Семь дней Янкл ходил в штибл, и все семь дней сосущая тьма не появлялась. На восьмой день, вернувшись с кладбища, отец сразу засобирался домой.

— Дела, дела, — объяснял он родственникам. — Никому нельзя доверять. Везде нужен хозяйский глаз.

Янкл пребывал в растерянности. С одной стороны, ему не хотелось покидать Хрубешув, но остаться в нем казалось немыслимым. Теперь, когда тьма ушла, он принялся вспоминать школьных друзей, родной город, его просторные площади, вымощенные серым, словно полированным, булыжником, скверы с клумбами, георгины, розы, астры, фиалки в корзинах уличных торговок. Разве в Хрубешуве видели когда-нибудь астры? Оставить Данциг и перебраться в это заброшенное польское местечко? Ох, как не просто…

Янкл был еще совсем молодым человеком и подобный перелом переживал первый раз в жизни. Поэтому он пошел по самому простому пути, то есть решил оставить все без изменений и плыть по течению.

Впрочем, даже если бы он и задумал изменить что-либо в своей жизни, ему пришлось бы столкнуться с ожесточенным сопротивлением отца.

По дороге в Данциг тот с большим пренебрежением вспоминал местечко и оставшихся там родственников.

— Теперь ты знаешь, откуда я вышел, — с гордостью повторял он сыну. Отец был уверен, что Якобу куда больше нравится Данциг, чем Хрубешув.

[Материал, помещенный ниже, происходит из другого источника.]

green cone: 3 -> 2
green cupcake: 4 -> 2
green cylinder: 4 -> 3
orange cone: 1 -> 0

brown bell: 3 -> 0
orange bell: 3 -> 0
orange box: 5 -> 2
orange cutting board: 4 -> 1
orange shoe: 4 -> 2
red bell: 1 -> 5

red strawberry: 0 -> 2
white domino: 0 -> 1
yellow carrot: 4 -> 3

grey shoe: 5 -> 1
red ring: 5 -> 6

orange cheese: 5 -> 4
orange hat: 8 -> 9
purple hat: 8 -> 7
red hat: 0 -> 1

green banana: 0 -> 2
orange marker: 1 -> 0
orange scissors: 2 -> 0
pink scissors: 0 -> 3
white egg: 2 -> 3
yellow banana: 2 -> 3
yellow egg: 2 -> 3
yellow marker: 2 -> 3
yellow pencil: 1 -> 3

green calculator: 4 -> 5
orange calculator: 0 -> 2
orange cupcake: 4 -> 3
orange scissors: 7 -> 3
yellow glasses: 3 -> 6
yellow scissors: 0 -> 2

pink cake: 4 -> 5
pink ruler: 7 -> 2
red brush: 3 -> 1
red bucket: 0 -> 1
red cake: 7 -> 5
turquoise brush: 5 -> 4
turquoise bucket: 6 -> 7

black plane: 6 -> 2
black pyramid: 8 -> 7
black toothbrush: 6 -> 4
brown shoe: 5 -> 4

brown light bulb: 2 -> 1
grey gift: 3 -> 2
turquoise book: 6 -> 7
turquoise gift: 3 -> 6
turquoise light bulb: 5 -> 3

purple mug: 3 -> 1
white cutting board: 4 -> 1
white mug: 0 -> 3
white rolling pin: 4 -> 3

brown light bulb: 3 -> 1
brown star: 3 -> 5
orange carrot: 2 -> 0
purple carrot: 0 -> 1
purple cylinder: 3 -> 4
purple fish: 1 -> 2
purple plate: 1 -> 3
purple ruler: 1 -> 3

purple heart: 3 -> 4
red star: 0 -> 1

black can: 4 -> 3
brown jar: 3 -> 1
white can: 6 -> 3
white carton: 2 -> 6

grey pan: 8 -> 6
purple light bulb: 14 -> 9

— Не думай, будто это было просто, — повторял отец. — Закрепиться в чужой стране, чужом городе, найти работу, приобрести специальность, вырасти из наборщика в хозяина типографии. Конечно, мне очень помогли деньги твоей матери, ее приданое. Запомни, Якоб, женитьба — это на восемьдесят процентов экономическое предприятие и лишь на двадцать любовное. Любовь, в конце концов, можно отыскать или купить и вне рамок семьи, а вот деньги. Деньги… — Тут он замолк, решив, что и без того рассказал сыну слишком много.

Сосущая тьма вернулась на второй день после возвращения в Данциг. Якоб поначалу попробовал ее не замечать, отмахиваясь, словно от надоедливой мухи, но она не привыкла к подобному обращению с собой и быстро наполнила свою жертву до самой макушки фиолетовым унынием.

Тогда он отправился в синагогу. Их в Данциге было несколько, но ни одна из них даже близко не напоминала хрубешувский штибл. Синагоги в Данциге были высокими, светлыми, построенными со вкусом и роскошью, но сосущая тьма в них давала о себе знать точно так же, как в любом другом доме этого города. Не сдаваясь, Якоб перепробовал одну за другой, но нигде не нашел успокоения.

По ночам ему снился синий снег на крышах Хрубешува. Вороны, тяжело взмахивая крыльями, каркали на ветках рыжих сосен, а в полутемном штибле уютно потрескивали свечи. Дядя Лейзер, закутанный в полосатую накидку с кистями на концах, тихо вел древний тягучий мотив, от которого становилось тепло на сердце.